EXERCISE PROMPT:
Those lines of the records that contain "namespace" are to be located and copied.
(PROVIDED MATERIAL)
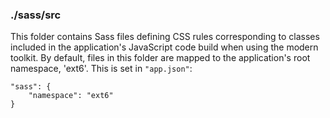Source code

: ### ./sass/src

This folder contains Sass files defining CSS rules corresponding to classes
included in the application's JavaScript code build when using the modern toolkit.
By default, files in this folder are mapped to the application's root namespace, 'ext6'.
This is set in `"app.json"`:

    "sass": {
        "namespace": "ext6"
    }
(End PROVIDED MATERIAL)
WRITTEN RESPONSE:
By default, files in this folder are mapped to the application's root namespace, 'ext6'.
        "namespace": "ext6"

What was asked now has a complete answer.